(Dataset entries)

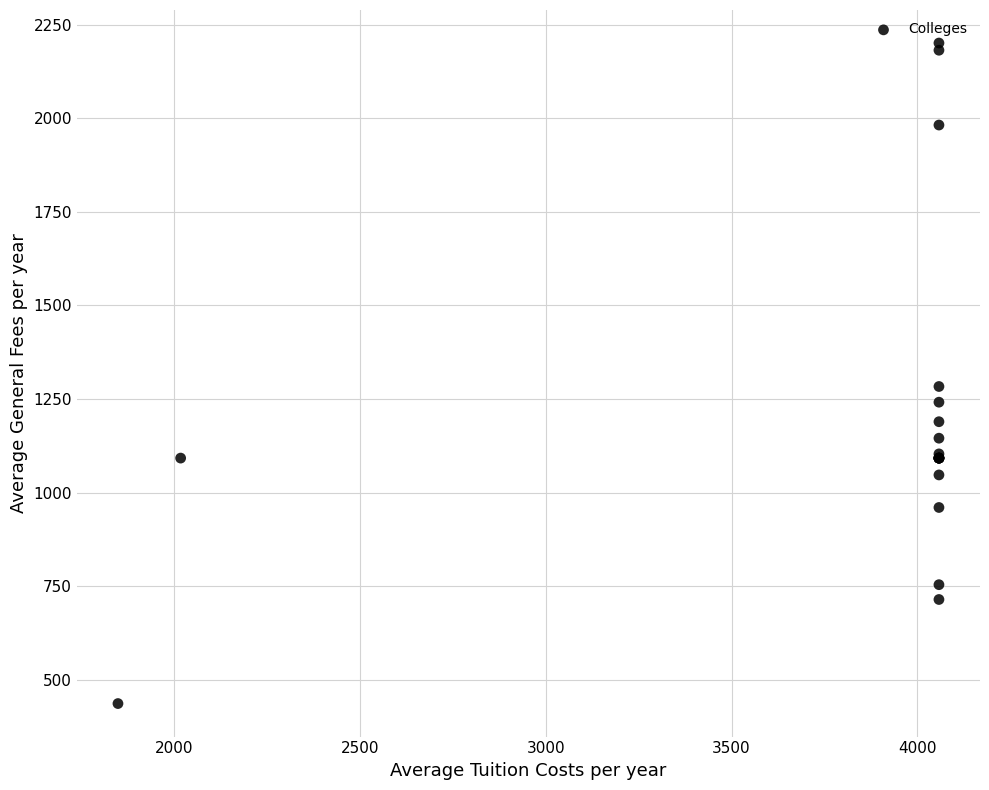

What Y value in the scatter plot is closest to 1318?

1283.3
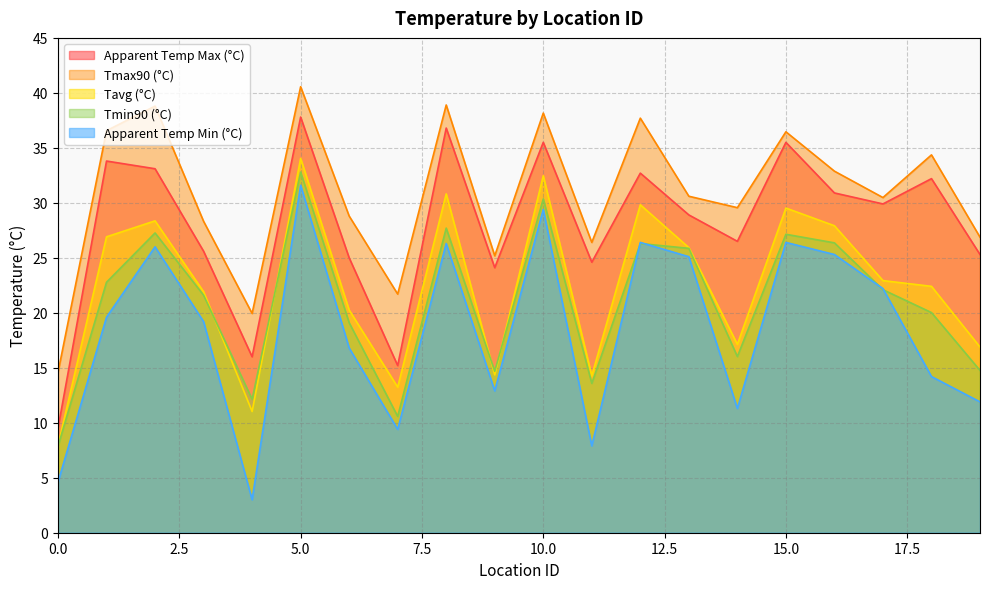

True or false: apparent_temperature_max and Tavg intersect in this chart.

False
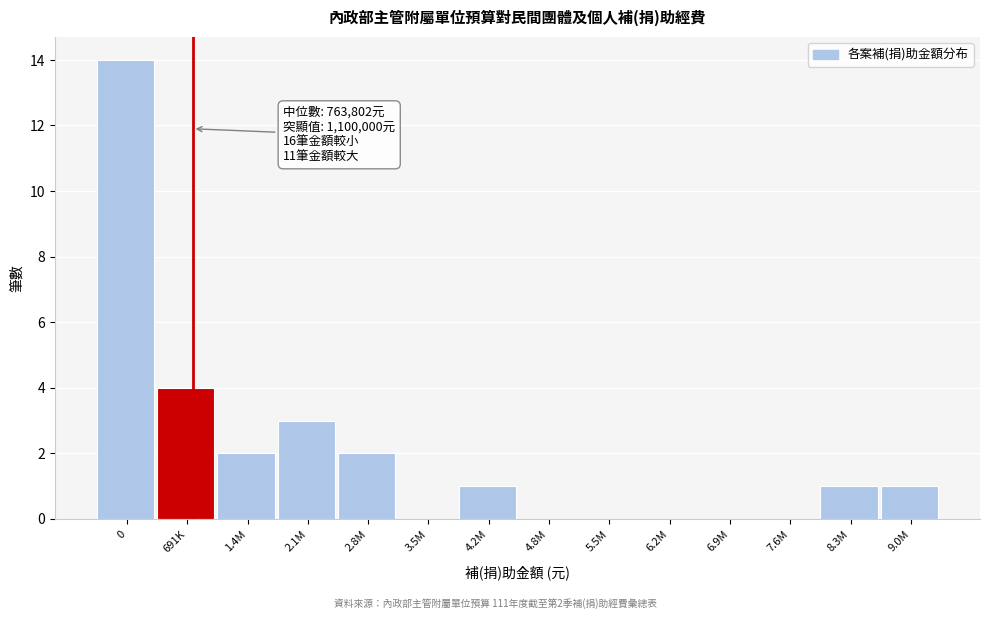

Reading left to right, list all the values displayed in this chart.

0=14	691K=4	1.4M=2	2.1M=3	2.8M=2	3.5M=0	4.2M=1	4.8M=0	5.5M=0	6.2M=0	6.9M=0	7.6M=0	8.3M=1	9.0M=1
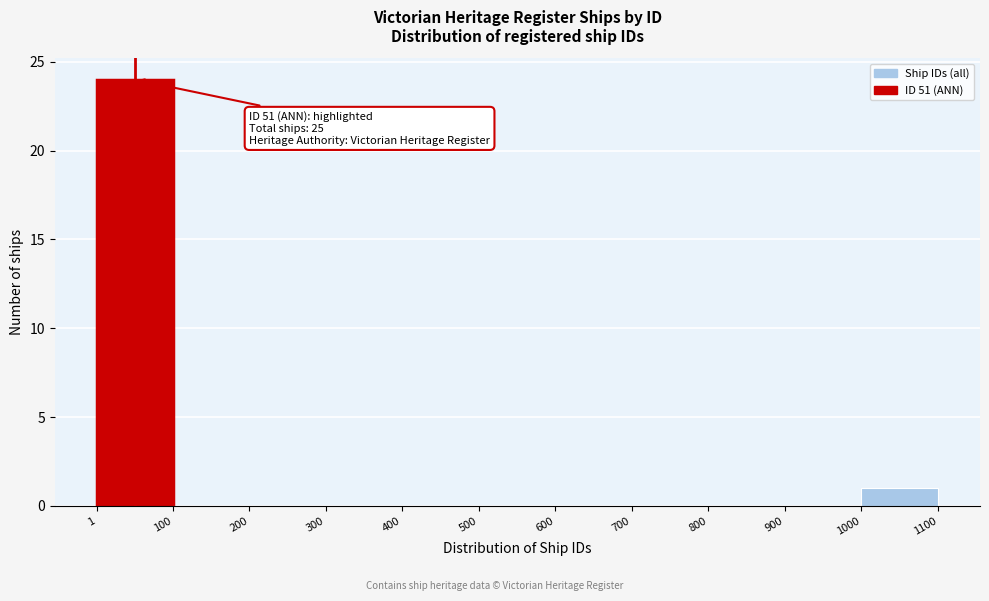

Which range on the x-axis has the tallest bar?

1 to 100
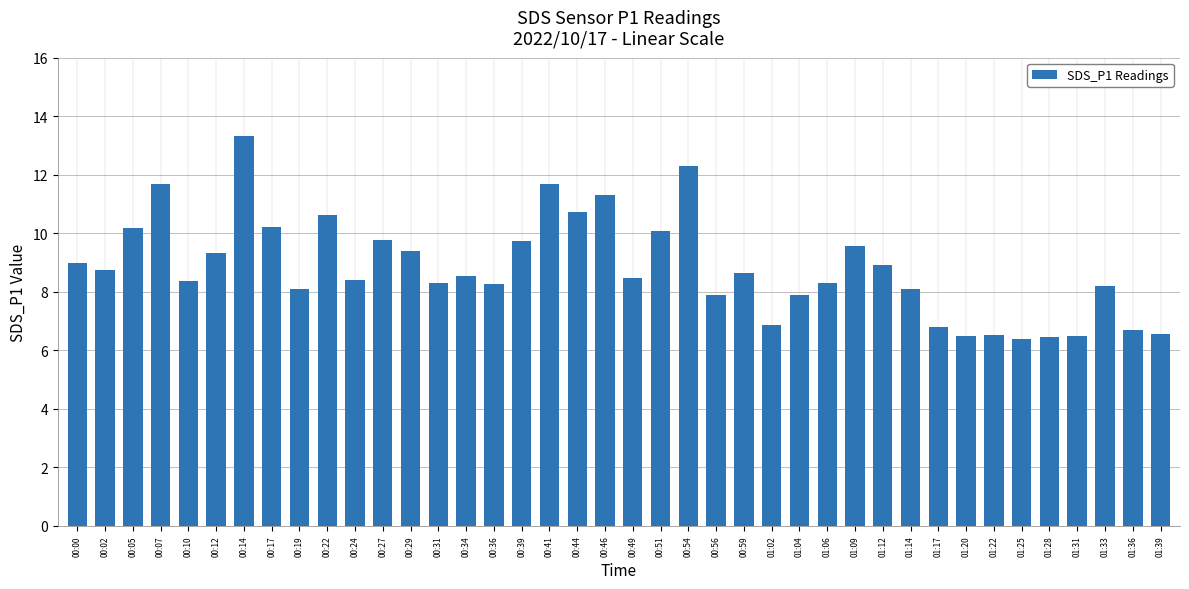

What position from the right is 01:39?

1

> What is required
From the rows above, copy out each line that contains the word "chart".

> Result of the exercise
True or false: apparent_temperature_max and Tavg intersect in this chart.
Reading left to right, list all the values displayed in this chart.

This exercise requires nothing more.